▶ Exercise:
Every record below should be repeated exactly. Omit the pictures.

Dataset entries:
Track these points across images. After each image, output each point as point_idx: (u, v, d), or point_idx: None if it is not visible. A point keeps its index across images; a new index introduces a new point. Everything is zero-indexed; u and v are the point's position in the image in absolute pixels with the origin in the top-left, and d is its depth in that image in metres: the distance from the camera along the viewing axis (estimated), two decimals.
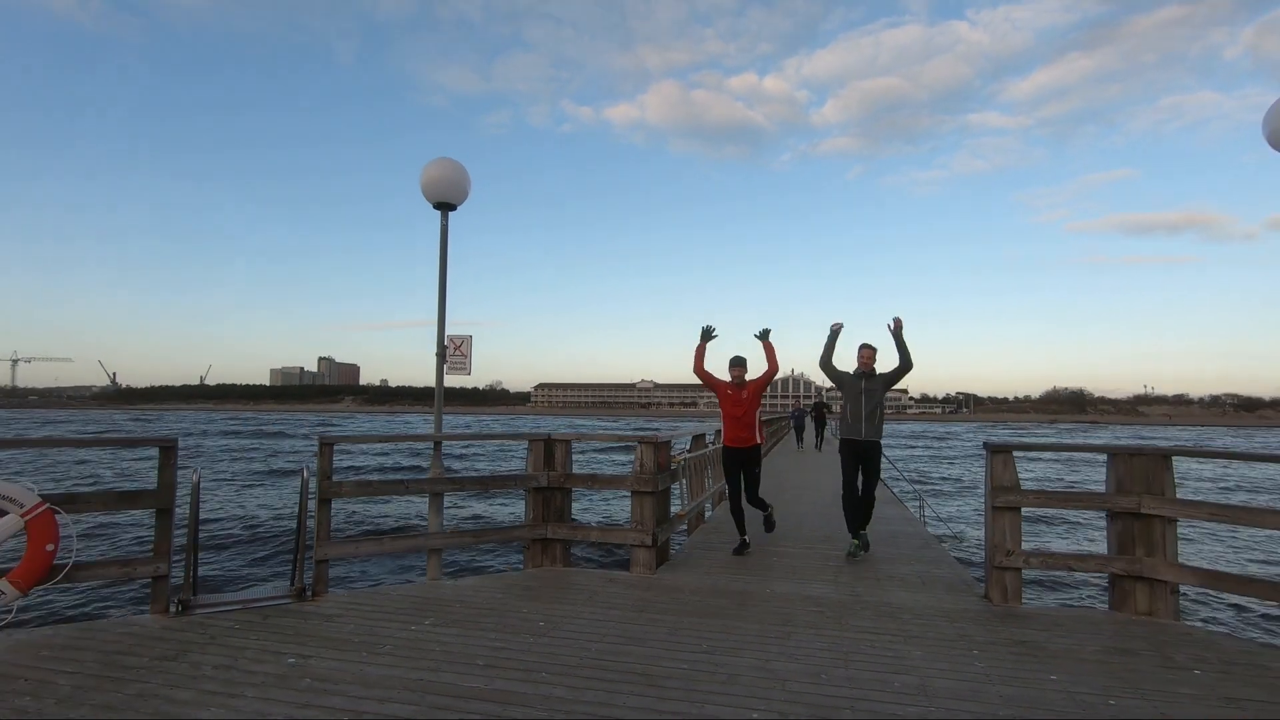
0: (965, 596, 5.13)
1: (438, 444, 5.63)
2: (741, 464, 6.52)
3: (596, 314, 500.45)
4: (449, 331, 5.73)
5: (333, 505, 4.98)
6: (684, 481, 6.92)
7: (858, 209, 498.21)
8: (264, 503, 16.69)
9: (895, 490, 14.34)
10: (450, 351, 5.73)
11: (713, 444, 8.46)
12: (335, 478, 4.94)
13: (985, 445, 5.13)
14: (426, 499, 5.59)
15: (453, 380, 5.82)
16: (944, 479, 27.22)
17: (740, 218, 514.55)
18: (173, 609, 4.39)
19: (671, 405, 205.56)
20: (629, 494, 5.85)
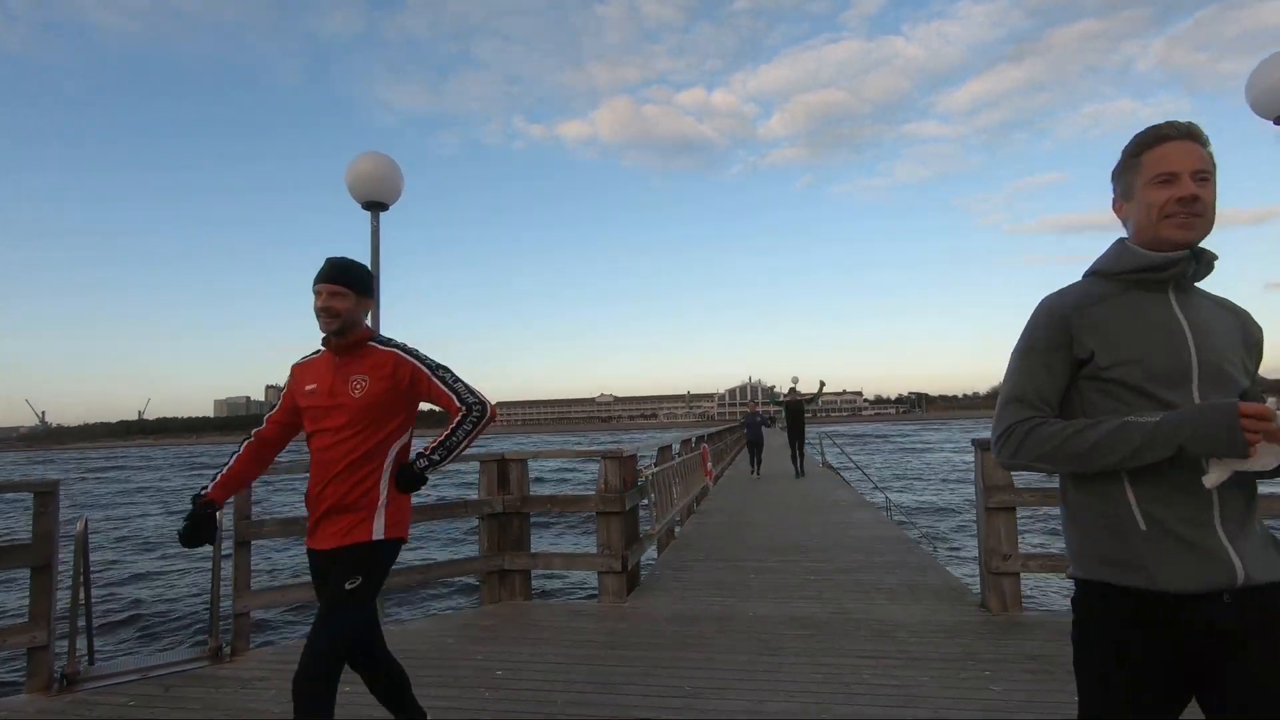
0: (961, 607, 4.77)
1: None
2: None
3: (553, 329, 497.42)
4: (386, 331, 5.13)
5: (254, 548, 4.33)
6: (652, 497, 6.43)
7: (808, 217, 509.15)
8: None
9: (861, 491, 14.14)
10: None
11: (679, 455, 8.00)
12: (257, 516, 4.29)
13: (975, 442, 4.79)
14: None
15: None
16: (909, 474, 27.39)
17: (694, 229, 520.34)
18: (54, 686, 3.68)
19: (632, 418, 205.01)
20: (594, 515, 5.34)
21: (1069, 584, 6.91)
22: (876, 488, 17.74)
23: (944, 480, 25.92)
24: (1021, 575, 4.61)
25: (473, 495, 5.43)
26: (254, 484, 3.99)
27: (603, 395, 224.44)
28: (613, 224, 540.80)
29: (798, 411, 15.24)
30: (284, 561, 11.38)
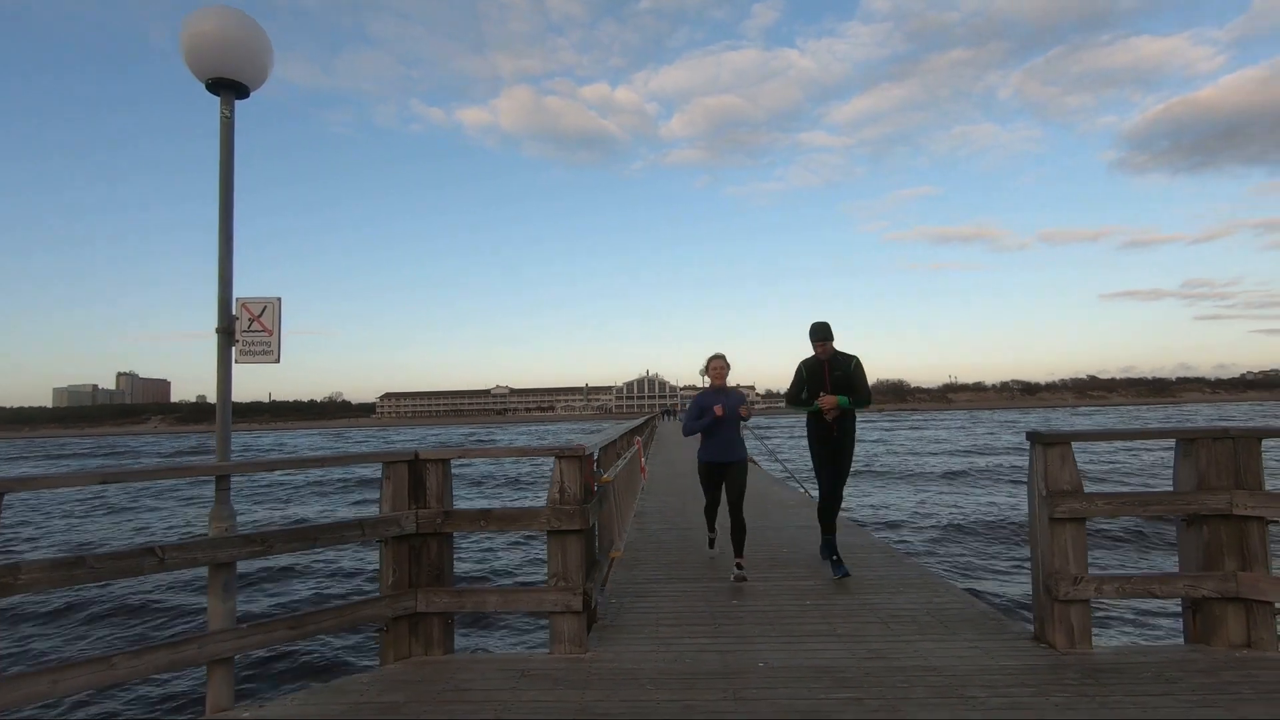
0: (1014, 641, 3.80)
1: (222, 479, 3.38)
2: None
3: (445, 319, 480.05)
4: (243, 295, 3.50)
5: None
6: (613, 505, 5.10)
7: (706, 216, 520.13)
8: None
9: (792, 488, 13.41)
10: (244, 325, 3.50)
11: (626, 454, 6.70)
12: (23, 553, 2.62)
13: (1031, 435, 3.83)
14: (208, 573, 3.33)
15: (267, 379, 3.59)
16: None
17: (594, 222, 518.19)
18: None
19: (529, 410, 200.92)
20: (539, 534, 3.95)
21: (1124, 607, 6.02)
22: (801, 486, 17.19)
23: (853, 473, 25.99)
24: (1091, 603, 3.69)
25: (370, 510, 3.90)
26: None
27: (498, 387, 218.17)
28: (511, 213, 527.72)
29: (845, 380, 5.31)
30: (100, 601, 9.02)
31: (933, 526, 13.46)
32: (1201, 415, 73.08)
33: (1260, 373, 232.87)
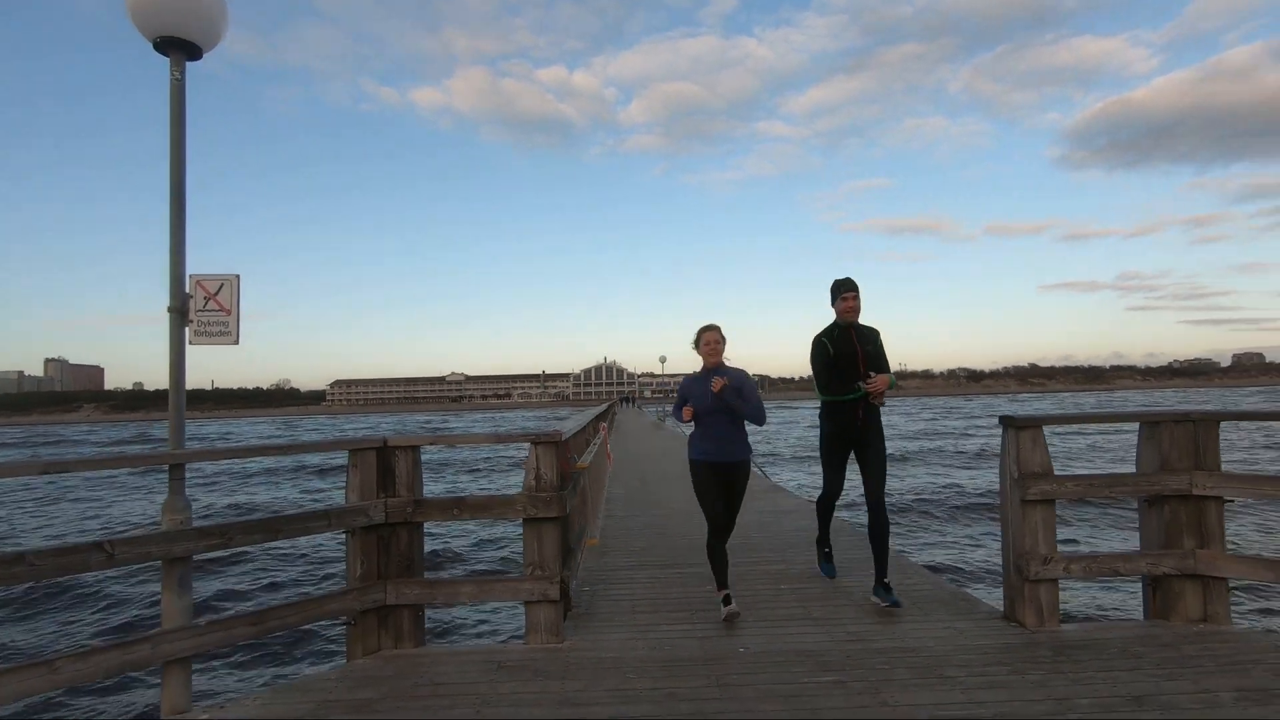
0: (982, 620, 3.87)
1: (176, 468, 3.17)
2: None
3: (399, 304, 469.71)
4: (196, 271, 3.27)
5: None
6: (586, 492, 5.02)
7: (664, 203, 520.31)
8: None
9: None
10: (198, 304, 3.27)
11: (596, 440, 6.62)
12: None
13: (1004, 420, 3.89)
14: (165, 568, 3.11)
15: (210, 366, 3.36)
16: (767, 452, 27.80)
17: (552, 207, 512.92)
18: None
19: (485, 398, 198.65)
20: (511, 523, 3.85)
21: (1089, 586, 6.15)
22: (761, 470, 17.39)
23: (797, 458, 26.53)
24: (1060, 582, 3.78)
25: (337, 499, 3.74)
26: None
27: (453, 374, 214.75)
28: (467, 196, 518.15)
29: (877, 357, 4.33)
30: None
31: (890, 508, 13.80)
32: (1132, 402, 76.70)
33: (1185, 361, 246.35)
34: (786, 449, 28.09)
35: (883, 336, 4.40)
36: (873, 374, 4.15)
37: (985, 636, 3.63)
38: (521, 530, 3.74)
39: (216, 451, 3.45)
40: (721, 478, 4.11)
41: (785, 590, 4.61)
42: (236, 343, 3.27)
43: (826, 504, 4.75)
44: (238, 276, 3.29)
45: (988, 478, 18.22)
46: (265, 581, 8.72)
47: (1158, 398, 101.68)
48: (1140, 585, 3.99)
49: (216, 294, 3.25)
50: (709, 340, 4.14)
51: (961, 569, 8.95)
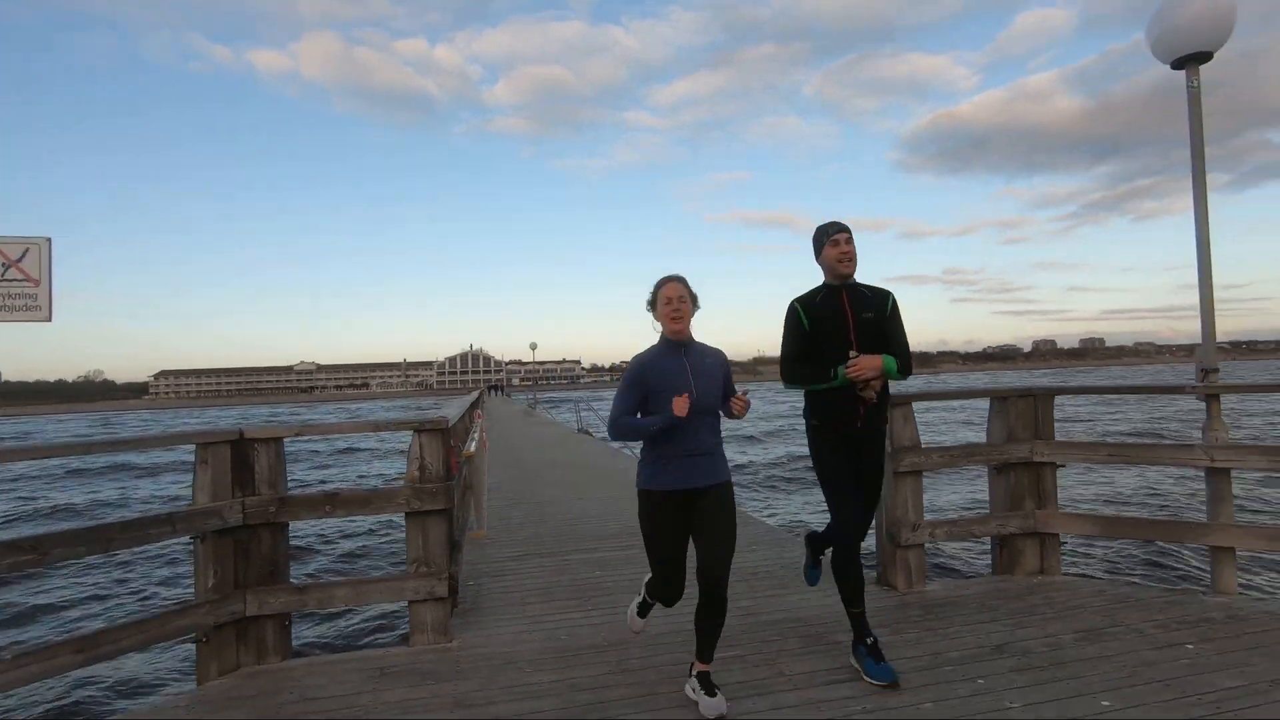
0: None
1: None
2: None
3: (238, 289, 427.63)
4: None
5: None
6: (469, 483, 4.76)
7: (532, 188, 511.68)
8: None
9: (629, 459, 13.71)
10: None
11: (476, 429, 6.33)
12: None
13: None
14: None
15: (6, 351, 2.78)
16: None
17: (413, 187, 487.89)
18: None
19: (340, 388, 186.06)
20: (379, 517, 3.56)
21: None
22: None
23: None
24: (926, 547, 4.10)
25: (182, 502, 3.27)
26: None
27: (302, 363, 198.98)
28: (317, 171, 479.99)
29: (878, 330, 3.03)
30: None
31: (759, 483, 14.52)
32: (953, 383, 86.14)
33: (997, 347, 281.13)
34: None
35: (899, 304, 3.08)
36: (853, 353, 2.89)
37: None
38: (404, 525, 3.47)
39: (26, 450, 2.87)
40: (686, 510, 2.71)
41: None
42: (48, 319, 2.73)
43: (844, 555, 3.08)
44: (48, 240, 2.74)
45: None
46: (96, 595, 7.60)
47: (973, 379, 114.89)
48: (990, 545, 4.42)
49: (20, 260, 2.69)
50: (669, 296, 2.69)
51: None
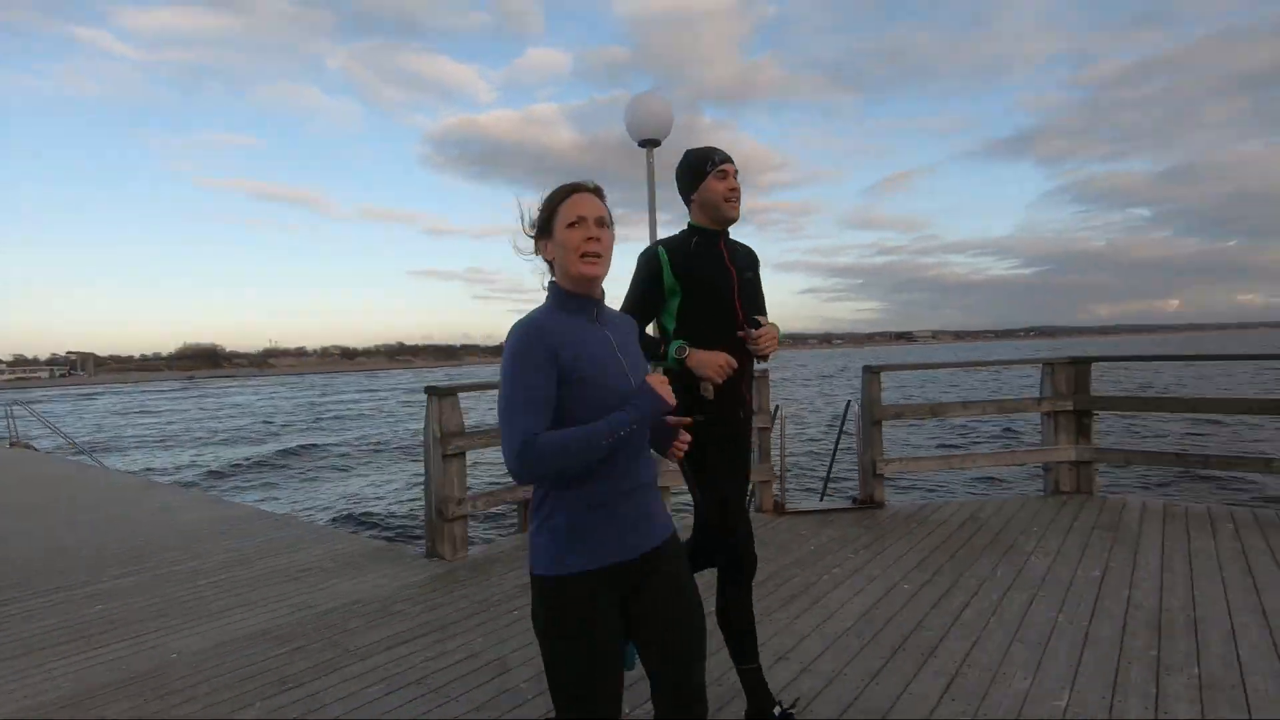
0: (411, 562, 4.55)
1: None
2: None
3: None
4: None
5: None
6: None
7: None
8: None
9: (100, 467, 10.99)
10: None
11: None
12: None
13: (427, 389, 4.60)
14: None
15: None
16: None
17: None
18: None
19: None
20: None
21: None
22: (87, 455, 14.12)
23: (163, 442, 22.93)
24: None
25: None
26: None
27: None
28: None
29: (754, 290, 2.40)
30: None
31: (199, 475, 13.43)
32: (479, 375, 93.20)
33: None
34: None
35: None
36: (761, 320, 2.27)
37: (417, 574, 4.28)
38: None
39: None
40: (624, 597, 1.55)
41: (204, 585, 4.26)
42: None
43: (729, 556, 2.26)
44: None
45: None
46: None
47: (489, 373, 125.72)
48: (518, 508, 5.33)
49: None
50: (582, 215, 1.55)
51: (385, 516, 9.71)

▶ Answer below:
Track these points across images. After each image, output each point as point_idx: (u, v, d), or point_idx: None if it is not visible. A point keeps its index across images; a new index introduces a new point. Everything is zero-indexed; u and v are the point's position in the image in absolute pixels with the origin in the top-left, and d is its depth in that image in metres: the distance from the camera along the viewing axis (estimated), two decimals.
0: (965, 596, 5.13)
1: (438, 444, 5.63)
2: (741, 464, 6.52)
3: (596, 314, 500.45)
4: (449, 331, 5.73)
5: (333, 505, 4.98)
6: (684, 481, 6.92)
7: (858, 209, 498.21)
8: (264, 503, 16.69)
9: (895, 490, 14.34)
10: (450, 351, 5.73)
11: (713, 444, 8.46)
12: (335, 478, 4.94)
13: (985, 445, 5.13)
14: (426, 499, 5.59)
15: (453, 380, 5.82)
16: (944, 479, 27.22)
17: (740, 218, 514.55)
18: (173, 609, 4.39)
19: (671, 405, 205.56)
20: (629, 494, 5.85)
0: (961, 607, 4.77)
1: None
2: None
3: (553, 329, 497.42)
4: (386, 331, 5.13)
5: (254, 548, 4.33)
6: (652, 497, 6.43)
7: (808, 217, 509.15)
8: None
9: (861, 491, 14.14)
10: None
11: (679, 455, 8.00)
12: (257, 516, 4.29)
13: (975, 442, 4.79)
14: None
15: None
16: (909, 474, 27.39)
17: (694, 229, 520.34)
18: (54, 686, 3.68)
19: (632, 418, 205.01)
20: (594, 515, 5.34)
21: (1069, 584, 6.91)
22: (876, 488, 17.74)
23: (944, 480, 25.92)
24: (1021, 575, 4.61)
25: (473, 495, 5.43)
26: (254, 484, 3.99)
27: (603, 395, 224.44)
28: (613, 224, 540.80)
29: (798, 411, 15.24)
30: (284, 561, 11.38)
0: (1014, 641, 3.80)
1: (222, 479, 3.38)
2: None
3: (445, 319, 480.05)
4: (243, 295, 3.50)
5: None
6: (613, 505, 5.10)
7: (706, 216, 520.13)
8: None
9: (792, 488, 13.41)
10: (244, 325, 3.50)
11: (626, 454, 6.70)
12: (23, 553, 2.62)
13: (1031, 435, 3.83)
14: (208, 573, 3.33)
15: (267, 379, 3.59)
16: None
17: (594, 222, 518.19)
18: None
19: (529, 410, 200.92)
20: (539, 534, 3.95)
21: (1124, 607, 6.02)
22: (801, 486, 17.19)
23: (853, 473, 25.99)
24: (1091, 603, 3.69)
25: (370, 510, 3.90)
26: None
27: (498, 387, 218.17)
28: (511, 213, 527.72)
29: (845, 380, 5.31)
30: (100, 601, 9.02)
31: (933, 526, 13.46)
32: (1201, 415, 73.08)
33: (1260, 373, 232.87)
0: (982, 620, 3.87)
1: (176, 468, 3.17)
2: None
3: (399, 304, 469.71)
4: (196, 271, 3.27)
5: None
6: (586, 492, 5.02)
7: (664, 203, 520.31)
8: None
9: None
10: (198, 304, 3.27)
11: (596, 440, 6.62)
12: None
13: (1004, 420, 3.89)
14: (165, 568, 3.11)
15: (210, 366, 3.36)
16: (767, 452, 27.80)
17: (552, 207, 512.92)
18: None
19: (485, 398, 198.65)
20: (511, 523, 3.85)
21: (1089, 586, 6.15)
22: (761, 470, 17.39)
23: (797, 458, 26.53)
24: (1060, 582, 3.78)
25: (337, 499, 3.74)
26: None
27: (453, 374, 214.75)
28: (467, 196, 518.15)
29: (877, 357, 4.33)
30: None
31: (890, 508, 13.80)
32: (1132, 402, 76.70)
33: (1185, 361, 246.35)
34: (786, 449, 28.09)
35: (883, 336, 4.40)
36: (873, 374, 4.15)
37: (985, 636, 3.63)
38: (521, 530, 3.74)
39: (216, 451, 3.45)
40: (721, 478, 4.11)
41: (785, 590, 4.61)
42: (236, 343, 3.27)
43: (826, 504, 4.75)
44: (238, 276, 3.29)
45: (988, 478, 18.22)
46: (265, 581, 8.72)
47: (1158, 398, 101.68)
48: (1140, 585, 3.99)
49: (216, 294, 3.25)
50: (709, 340, 4.14)
51: (961, 569, 8.95)
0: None
1: None
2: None
3: (238, 289, 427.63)
4: None
5: None
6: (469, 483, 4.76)
7: (532, 188, 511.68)
8: None
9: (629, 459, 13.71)
10: None
11: (476, 429, 6.33)
12: None
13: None
14: None
15: (6, 351, 2.78)
16: None
17: (413, 187, 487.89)
18: None
19: (340, 388, 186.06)
20: (379, 517, 3.56)
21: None
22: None
23: None
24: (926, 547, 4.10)
25: (182, 502, 3.27)
26: None
27: (302, 363, 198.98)
28: (317, 171, 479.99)
29: (878, 330, 3.03)
30: None
31: (759, 483, 14.52)
32: (953, 383, 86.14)
33: (997, 347, 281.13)
34: None
35: (899, 304, 3.08)
36: (853, 353, 2.89)
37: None
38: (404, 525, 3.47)
39: (26, 450, 2.87)
40: (686, 510, 2.71)
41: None
42: (48, 319, 2.73)
43: (844, 555, 3.08)
44: (48, 240, 2.74)
45: None
46: (96, 595, 7.60)
47: (973, 379, 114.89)
48: (990, 545, 4.42)
49: (20, 260, 2.69)
50: (669, 296, 2.69)
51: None
0: (411, 562, 4.55)
1: None
2: None
3: None
4: None
5: None
6: None
7: None
8: None
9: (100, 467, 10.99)
10: None
11: None
12: None
13: (427, 389, 4.60)
14: None
15: None
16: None
17: None
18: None
19: None
20: None
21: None
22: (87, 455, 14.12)
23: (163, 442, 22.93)
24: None
25: None
26: None
27: None
28: None
29: (754, 290, 2.40)
30: None
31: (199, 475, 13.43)
32: (479, 375, 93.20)
33: None
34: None
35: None
36: (761, 320, 2.27)
37: (417, 574, 4.28)
38: None
39: None
40: (624, 597, 1.55)
41: (204, 585, 4.26)
42: None
43: (729, 556, 2.26)
44: None
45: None
46: None
47: (489, 373, 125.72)
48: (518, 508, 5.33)
49: None
50: (582, 215, 1.55)
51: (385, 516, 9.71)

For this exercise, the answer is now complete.